Лишь приближаясь к концу речи, Гитлер после пространных оправданий начал переходить в наступление:
«Бунты подавляются по извечно одинаковым железным законам. Если кто-нибудь упрекнёт меня в том, что мы не провели эти дела через обычные суды, то я могу сказать ему только одно: в этот час я нёс ответственность за судьбу немецкой нации и был в силу этого высшим судьёй немецкого народа!.. Я приказал расстрелять главных виновников этого предательства, и я приказал выжечь язвы… внутренней заразы до здоровой ткани… Нация должна знать, что никто не смеет безнаказанно угрожать её существованию, а оно гарантируется её внутренним порядком и безопасностью! И каждый должен навсегда запомнить, что если он поднимет руку на государство, его неминуемой участью будет смерть».
Необычная неуверенность Гитлера, которая все ещё ощущается даже в таких пассажах, отражала не в последнюю очередь кое-что от глубокого ужаса общественности, вызванного событиями 30 июня.

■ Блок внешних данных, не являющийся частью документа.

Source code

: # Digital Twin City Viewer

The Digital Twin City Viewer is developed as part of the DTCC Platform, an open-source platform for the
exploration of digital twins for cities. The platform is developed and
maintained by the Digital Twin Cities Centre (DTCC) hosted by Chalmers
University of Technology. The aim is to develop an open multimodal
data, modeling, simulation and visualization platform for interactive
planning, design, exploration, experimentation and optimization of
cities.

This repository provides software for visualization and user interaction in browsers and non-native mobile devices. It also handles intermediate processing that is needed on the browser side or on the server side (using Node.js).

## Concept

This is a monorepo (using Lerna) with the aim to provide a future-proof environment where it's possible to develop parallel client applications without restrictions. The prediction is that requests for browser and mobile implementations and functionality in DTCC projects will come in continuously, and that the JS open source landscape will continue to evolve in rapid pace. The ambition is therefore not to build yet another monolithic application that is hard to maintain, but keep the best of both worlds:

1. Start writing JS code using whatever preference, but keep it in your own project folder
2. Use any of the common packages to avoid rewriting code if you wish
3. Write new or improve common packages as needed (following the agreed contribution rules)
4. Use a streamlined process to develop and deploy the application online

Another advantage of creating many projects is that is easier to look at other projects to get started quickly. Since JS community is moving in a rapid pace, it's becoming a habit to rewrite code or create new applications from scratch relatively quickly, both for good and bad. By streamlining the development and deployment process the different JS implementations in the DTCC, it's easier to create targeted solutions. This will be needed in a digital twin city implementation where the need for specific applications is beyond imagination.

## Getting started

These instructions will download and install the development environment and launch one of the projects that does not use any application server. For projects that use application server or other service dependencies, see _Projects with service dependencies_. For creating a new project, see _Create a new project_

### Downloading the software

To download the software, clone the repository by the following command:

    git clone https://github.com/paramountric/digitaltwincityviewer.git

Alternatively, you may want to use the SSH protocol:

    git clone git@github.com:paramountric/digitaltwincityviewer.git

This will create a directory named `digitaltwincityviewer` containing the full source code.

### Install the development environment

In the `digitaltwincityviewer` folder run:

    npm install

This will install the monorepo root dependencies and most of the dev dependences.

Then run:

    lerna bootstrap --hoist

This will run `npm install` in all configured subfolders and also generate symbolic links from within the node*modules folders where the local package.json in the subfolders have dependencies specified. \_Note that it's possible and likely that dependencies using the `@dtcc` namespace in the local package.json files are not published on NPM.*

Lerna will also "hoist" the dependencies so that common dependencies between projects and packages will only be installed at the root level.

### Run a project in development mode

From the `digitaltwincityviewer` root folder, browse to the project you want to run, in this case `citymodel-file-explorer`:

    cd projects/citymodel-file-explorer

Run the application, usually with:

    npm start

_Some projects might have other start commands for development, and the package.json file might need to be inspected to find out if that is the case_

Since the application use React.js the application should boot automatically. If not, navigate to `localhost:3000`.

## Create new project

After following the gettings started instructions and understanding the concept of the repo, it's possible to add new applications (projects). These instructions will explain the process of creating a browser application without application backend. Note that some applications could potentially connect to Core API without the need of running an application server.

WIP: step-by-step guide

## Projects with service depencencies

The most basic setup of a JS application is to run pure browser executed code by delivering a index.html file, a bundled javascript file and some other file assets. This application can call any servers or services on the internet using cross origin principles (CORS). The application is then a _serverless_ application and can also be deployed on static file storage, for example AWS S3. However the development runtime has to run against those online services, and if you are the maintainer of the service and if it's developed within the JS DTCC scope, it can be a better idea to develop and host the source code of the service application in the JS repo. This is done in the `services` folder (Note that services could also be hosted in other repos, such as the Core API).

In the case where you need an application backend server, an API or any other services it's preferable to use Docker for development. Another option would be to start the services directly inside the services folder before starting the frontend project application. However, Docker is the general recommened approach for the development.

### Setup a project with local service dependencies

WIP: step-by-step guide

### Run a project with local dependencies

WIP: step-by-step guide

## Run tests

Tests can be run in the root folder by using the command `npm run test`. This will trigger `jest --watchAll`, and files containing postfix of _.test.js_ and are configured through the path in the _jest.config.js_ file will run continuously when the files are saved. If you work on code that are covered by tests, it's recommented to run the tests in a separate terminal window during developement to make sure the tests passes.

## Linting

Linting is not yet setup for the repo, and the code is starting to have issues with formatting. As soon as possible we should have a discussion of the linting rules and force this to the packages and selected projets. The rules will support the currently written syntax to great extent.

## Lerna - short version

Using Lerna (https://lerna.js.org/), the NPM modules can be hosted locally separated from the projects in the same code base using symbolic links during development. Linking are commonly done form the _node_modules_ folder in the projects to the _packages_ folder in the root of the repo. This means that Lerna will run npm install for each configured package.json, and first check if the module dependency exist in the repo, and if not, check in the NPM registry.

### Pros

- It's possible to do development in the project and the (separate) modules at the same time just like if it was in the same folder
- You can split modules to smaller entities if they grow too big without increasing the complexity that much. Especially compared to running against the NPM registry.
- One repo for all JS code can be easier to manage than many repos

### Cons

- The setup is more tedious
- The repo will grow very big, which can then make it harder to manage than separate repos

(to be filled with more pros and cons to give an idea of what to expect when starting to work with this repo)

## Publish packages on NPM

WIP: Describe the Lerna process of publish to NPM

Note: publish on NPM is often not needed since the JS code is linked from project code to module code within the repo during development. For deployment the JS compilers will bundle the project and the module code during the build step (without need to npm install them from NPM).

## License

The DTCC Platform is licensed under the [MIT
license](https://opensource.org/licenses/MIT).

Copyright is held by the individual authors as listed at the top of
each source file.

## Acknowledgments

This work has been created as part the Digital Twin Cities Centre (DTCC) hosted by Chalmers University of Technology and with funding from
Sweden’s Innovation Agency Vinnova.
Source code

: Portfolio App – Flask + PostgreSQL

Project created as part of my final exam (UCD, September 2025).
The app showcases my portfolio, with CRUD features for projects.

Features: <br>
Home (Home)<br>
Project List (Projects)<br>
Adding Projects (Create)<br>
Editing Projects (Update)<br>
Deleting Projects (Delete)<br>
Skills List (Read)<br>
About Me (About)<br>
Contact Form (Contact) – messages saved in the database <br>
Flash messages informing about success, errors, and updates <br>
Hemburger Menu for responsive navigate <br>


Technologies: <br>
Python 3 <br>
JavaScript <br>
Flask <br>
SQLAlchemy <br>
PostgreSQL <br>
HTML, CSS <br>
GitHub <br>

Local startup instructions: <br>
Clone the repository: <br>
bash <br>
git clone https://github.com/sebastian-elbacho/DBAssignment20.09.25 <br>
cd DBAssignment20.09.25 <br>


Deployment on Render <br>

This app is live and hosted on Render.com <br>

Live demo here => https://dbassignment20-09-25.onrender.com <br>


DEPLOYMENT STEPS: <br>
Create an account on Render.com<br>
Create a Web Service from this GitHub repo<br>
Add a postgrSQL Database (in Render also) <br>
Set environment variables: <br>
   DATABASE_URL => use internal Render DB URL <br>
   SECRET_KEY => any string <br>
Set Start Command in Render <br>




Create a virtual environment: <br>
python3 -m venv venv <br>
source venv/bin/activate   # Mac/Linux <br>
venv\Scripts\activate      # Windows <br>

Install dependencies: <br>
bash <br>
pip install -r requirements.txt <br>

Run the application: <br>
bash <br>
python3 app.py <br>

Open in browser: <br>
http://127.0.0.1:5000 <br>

Казалось, что она инстинктивно уловила, что с этого дня началась новая фаза и что ей предстоят сомнительные авантюры, опасности и тревоги. До сих пор заблуждения относительно природы режима были вполне понятны; разнообразные иллюзии, исходившие из того, что беззаконие и террор представляли собой лишь неизбежные и ограниченные временем сопутствовавшие обстоятельства революции, которая в целом была однозначно нацелена на установление порядка, могли опираться на многочисленные причины. И только теперь было развеяно право на политическую ошибку: убийство как средство государственной политики разрушало возможность безоглядной веры, тем более что и Гитлер в своей речи не делал секрета из своих злодейств и заявил о своей претензии на роль «верховного судьи», беспрепятственно распоряжающегося жизнью и смертью. С этого момента не существовало ни правовых, ни моральных механизмов защиты от радикализирующейся воли Гитлера и режима. Явным подтверждением этих тенденций стало то, что все сообщники от Гиммлера и Зеппа Дитриха до эсэсовских палачей низшего звена получили вознаграждения или поощрения, а 4 июля были награждены в Берлине на специальной церемонии «почётным кинжалом» [572]. Констатация непосредственной взаимосвязи между убийствами 30 июня и более поздней практикой массовых убийств в лагерях на Востоке не надуманная искусственная схема — Гиммлер сам в своей знаменитой речи в Позене 4 октября 1943 года связал эти два процесса и тем самым подтвердил «преемственность преступления», которое не допускает никаких различий между конструктивной, определявшейся идеалистической страстью начальной фазой национал-социалистического господства и более поздним периодом саморазрушительного вырождения [573].
Распространённое среди общественности чувство обеспокоенности сменилось, правда, уже скоро известным облегчением в связи с тем, что революционным проискам СА, которые вновь оживили столько опасений перед беспорядками, произволом и властью черни, в конце концов все же был положен конец. Хотя в стране отнюдь не царило «небывалое восхищение», которое пыталась изобразить пропаганда режима, и часто звучащий упрёк Гитлера в адрес буржуазии, что она одержима своим правовым государством и всегда поднимает громкий вой, «когда государство обезвреживает явного вредителя, например, убивает его», становится понятным в контексте отсутствия восторга от его беззастенчивых действий [574]. Однако общественность истолковала два дня убийств в духе своей традиционной антиреволюционной аффектации как преодоление «переходного возраста» движения и триумф умеренных, осознающих важность порядка сил, сгруппированных вокруг Гитлера, над хаотической энергией национал-социализма. Это представление подкрепляло то обстоятельство, что среди ликвидированных были не в последнюю очередь широко известные убийцы и головорезы; акция против Рема как раз моделировала трюк Гитлера, заключавшийся в том, чтобы наносить каждый раз удар, раздваивая сознание, так что возмущённые свершившимся вроде бы имели основание ещё и благодарить его: он любил совершать свои преступления, выступая в роли спасителя. В том же успокоительном направлении действовала и телеграмма, в которой опять введённый в заблуждение рейхспрезидент выразил свою «глубокую признательность»: «Вы, — писал он Гитлеру, — спасли немецкий народ от серьёзной опасности». Гинденбург был также автором той оправдательной формулы, которая бросала на решение Гитлера, продиктованное тактикой борьбы за власть, свет грандиозной мифологической значимости: «Тот, кто хочет делать историю, должен уметь и проливать кровь» [575].